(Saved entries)
-- Opening Marker --

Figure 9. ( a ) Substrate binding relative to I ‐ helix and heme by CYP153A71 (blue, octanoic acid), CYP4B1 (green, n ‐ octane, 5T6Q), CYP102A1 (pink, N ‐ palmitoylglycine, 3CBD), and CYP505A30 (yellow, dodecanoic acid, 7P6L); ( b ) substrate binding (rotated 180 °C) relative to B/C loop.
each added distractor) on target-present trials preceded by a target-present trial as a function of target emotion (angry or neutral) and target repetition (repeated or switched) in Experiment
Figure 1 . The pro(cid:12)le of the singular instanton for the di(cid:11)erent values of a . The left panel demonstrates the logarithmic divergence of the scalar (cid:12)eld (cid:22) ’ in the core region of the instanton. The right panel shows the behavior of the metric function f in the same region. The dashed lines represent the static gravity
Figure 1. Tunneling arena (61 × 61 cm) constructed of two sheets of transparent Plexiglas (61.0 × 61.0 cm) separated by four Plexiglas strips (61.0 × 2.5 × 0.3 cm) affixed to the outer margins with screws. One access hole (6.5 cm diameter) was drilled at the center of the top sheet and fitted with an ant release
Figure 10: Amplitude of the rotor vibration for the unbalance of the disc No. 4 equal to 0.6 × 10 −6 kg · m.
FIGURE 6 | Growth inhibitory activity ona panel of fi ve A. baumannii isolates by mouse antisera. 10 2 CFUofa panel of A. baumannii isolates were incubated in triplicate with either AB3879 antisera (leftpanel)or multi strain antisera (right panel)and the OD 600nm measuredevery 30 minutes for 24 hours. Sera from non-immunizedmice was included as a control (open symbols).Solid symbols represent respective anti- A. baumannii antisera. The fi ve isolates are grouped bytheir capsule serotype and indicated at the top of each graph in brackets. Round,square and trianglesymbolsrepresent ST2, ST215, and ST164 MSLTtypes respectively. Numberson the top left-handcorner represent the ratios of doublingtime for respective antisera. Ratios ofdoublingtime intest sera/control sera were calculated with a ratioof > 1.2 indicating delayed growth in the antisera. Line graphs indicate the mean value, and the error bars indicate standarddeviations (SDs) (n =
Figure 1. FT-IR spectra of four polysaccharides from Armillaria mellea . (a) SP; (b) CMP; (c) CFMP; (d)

-- Closing Marker --

_Instructions for the task_:
Please make an exact copy of the lines above from the line with "each added distractor)" through the line with "Figure 10: Amplitude", both ends included.

_Answer section_:
each added distractor) on target-present trials preceded by a target-present trial as a function of target emotion (angry or neutral) and target repetition (repeated or switched) in Experiment
Figure 1 . The pro(cid:12)le of the singular instanton for the di(cid:11)erent values of a . The left panel demonstrates the logarithmic divergence of the scalar (cid:12)eld (cid:22) ’ in the core region of the instanton. The right panel shows the behavior of the metric function f in the same region. The dashed lines represent the static gravity
Figure 1. Tunneling arena (61 × 61 cm) constructed of two sheets of transparent Plexiglas (61.0 × 61.0 cm) separated by four Plexiglas strips (61.0 × 2.5 × 0.3 cm) affixed to the outer margins with screws. One access hole (6.5 cm diameter) was drilled at the center of the top sheet and fitted with an ant release
Figure 10: Amplitude of the rotor vibration for the unbalance of the disc No. 4 equal to 0.6 × 10 −6 kg · m.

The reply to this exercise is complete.